Just in case you’re unfamiliar with pork belly, it does have a lot of fat content. Steak has what we call marbling, which is in its most basic form, fine lines of fat running through the meat that melts during cooking and keep the steak tender and moist. Well, if the steak has marbling, then pork belly, in comparison, has layers of fat. But, it’s delicious!
That’s what makes pork belly so perfect for a smoker. In contrast to most cooking appliances, a smoker applies a slow and low cooking method. This slow and steady heat helps to render out some of the fat and break down the fibers. When the fat in the pork belly renders out, it acts as its own baste. Recall how you have to take your turkey out of the oven every hour or so at Thanksgiving to baste it? There’s no need to do that with pork belly. It takes care of itself.
It just made sense to me to smoke it. And, I had to add the barbecue sauce, because I love the contrast of the two together. The deep smokiness is paired so well with the sweetness and spiciness of my favourite store-bought barbecue sauce. It was a win! Another successful pork belly recipe joins the others here at Lord Byron’s Kitchen!
WHAT IS PORK BELLY?
Pork belly is an inexpensive, fatty cut of meat from the underside of the pig near the loin. Spareribs also come from this area. When kept whole, the cut looks like a brick of meat with a thick layer of flat running along the top and smaller layers of fat marbled throughout. A whole side of pork belly can weigh close to 12 pounds.

* [RECORD EXCERPTS]:

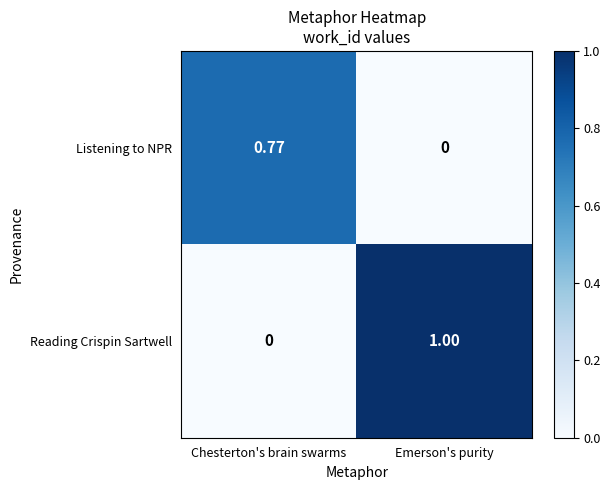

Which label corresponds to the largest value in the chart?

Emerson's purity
==
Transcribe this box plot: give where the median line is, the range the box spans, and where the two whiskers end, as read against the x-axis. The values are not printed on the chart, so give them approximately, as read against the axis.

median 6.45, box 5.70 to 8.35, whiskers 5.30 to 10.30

* [ACTIONS TO TAKE]:
• 1. Answer these questions using the pork belly text:
(a) What cooking method does a smoker apply, in contrast to most cooking appliances?
(b) Which other cut comes from the same area of the pig as pork belly?
(c) How much can a whole side of pork belly weigh?
• 2. Write out the passage of the pork belly text from "Pork belly is" to "to 12 pounds.".
• 3. List every flavor quality the pork belly text names when it describes pairing the smoked meat with barbecue sauce.

* [RESPONSES IN ORDER]:
• 1.
(a) A slow and low cooking method.
(b) Spareribs.
(c) Close to 12 pounds.

• 2.
Pork belly is an inexpensive, fatty cut of meat from the underside of the pig near the loin. Spareribs also come from this area. When kept whole, the cut looks like a brick of meat with a thick layer of flat running along the top and smaller layers of fat marbled throughout. A whole side of pork belly can weigh close to 12 pounds.

• 3.
- smokiness
- sweetness
- spiciness